Vielen Flüchtlinge fehlt ein muttersprachlicher Ansprechpartner

„Die Moscheevereine engagieren sich sehr für die Integration der Flüchtlinge“, betont Ina Mohr, die Ehrenamtsbeauftragte der Stadt. Sie selbst habe gute Kontakte zur Ditib-Moschee an der Schießmauer. „Die haben verschiedene Projekte mit Flüchtlingen.“ 250 Asylbewerber leben zur Zeit in der Stadt. Die meisten davon in Gemeinschaftsunterkünften des Landkreises, nur 21 in Unterkünften der Stadtverwaltung. „Viele Flüchtlinge fühlen sich hier verloren. Ihnen fehlt vor allem ein offizieller Ansprechpartner, der ihnen in ihrer Muttersprache erklärt, was wichtig ist“, sagt Mohamed Esmat. Der Deutsch-Ägypter, der seit 15 Jahren in Herrenberg lebt und gute Kontakte zu den Moscheen hat, dolmetscht häufig zwischen den Flüchtlingen und den Mitgliedern der Moscheegemeinden. „Mit der Sprache haben wir die gleichen Probleme wie die Deutschen. Aber wir wissen, wie es sich anfühlt, wenn man in der Fremde neu anfangen muss “, sagt Seyit Timur, der vor 38 Jahren als 13-Jähriger aus der Türkei nach Deutschland gekommen ist. „Und wir sehen es als unsere Menschenpflicht an, zu helfen.“

„Die Moschee ist für uns ein Stück Heimat und Familienersatz. Einige Mitglieder haben uns sogar zuhause besucht“, sagt Sohaib D. Der 27-Jährige aus dem syrischen Aleppo lebt mit seiner Frau Ranin seit anderthalb Jahren in Herrenberg. „Wir kennen hier niemanden, haben keinen Kontakt zu Deutschen. In der Moschee treffen wir andere Syrer.“ Sein Wunsch: „Jemand, der uns mal zum Arzt begleitet oder einen Brief übersetzt.“ Doch eine solche Unterstützung sei auch für die Vereinsmitglieder schwierig, sagt Timur. Nur wenige könnten Arabisch.

Frauen helfen Frauen

Diese Probleme hat der muslimische Frauenverein Nisa in Sindelfingen nicht. „Wir haben in unserer Gruppe etwa zehn Arabisch sprechende Frauen“, berichtet Ola Momen. Die Ägypterin aus Holzgerlingen leitet die Flüchtlings-AG des Vereins. „Anfangs ging es vor allem ums Dolmetschen bei Behörden und Ärzten. Daraus entwickelte sich dann ein Netz an Angeboten: ein Schwimmkurs für Mädchen, eine Nähgruppe für Frauen, Pfadfinder, Ferienkurse.“ Die syrische Kochgruppe koche auf Wunsch für Feste und käme so in Kontakt zu Deutschen.

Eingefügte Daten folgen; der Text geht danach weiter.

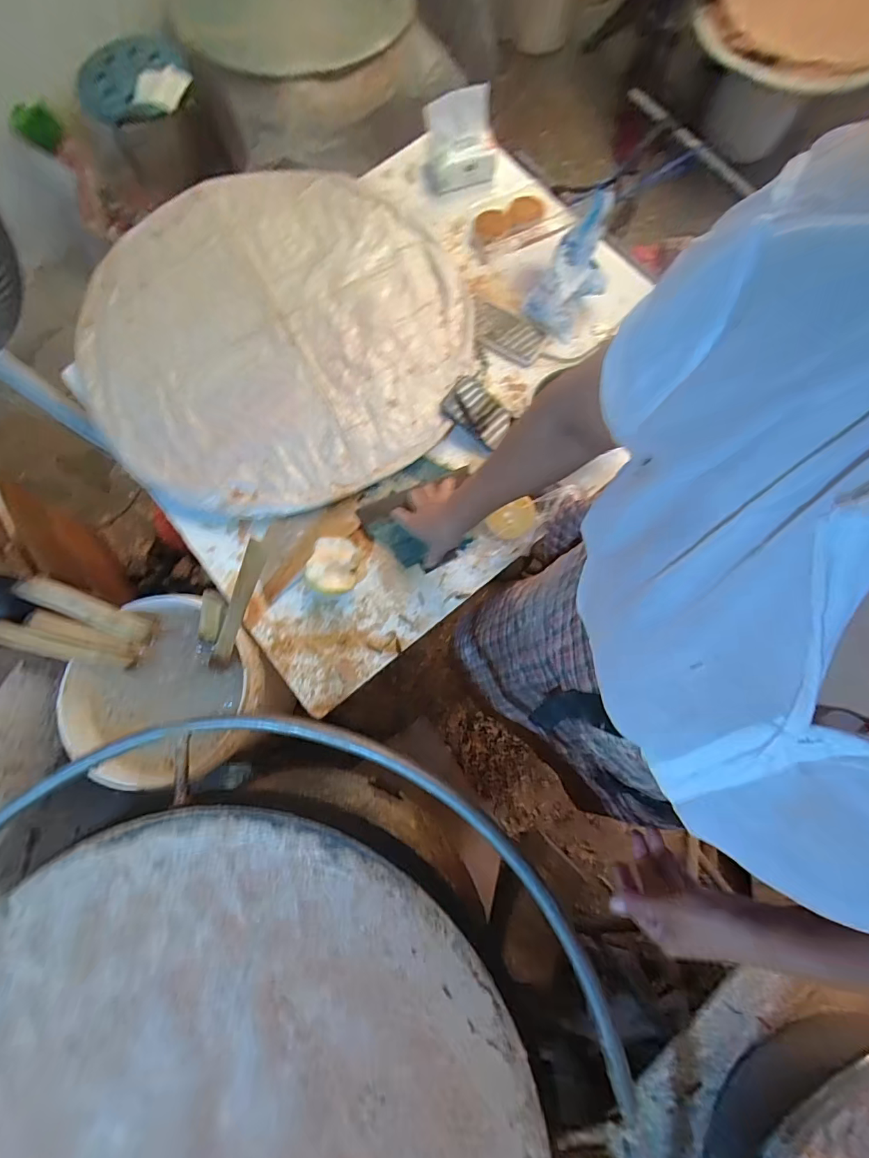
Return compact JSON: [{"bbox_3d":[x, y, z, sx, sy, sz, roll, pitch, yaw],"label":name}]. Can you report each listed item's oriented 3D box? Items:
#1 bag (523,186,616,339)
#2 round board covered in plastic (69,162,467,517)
[{"bbox_3d":[0.241,-0.534,0.779,0.114,0.043,0.210,26,108,7],"label":"bag"},{"bbox_3d":[-0.276,-0.447,0.799,0.648,0.072,0.650,0,77,1],"label":"round board covered in plastic"}]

Etwa 60 Frauen und 200 Jugendliche erreiche Nisa mit seinen Angeboten, sagt Momen. „Flüchtlinge, die schon länger hier leben, sind mittlerweile zu Helferinnen geworden.“ Wert legt der Verein auf die Kooperation mit anderen Ehrenamtlichen in der Stadt. „Wir sind Mitglied im AK Asyl.“

Vor zwölf Jahren sei sie zum Studium nach Deutschland gekommen, berichtet Momen. „Der Anfang war sehr schwer.“ Jetzt sei sie gut integriert. „Ich will nun andern helfen, hier anzukommen .“

Der Platz im Kulturverein ist knapp

Atib
Der Herrenberger Türkisch-Islamische Kulturverein (Atib) wurde 1987 gegründet und gehört dem deutschen Dachverband Atib mit Sitz in Köln an. Er hat 96 Mitglieder plus 200 bis 300 Familienangehörige und steht auch Nichtmitgliedern offen. Der Verein hat einen Gebetsraum mit eigenem Iman, der seit drei Jahren vom türkischen Staat bezahlt wird. Das Zentrum ist klein: Es gibt den Gebetsraum, einen Jugendraum, eine Küche. Feste finden im Hof statt. „Wir brauchen dringend größere Räume. Die Stadt hat keine, uns fehlt das Geld“, so der Vorsitzende.

Nisa
Im multikultureller Verein, gegründet 2001, treffen sich muslimische Frauen aus dem deutschen, türkischen und arabischen Sprachraum. Die Mitglieder kooperieren mit anderen Vereinen und Behörden. Sie initiieren Projekte für Senioren, Frauen, Kinder und Jugendliche.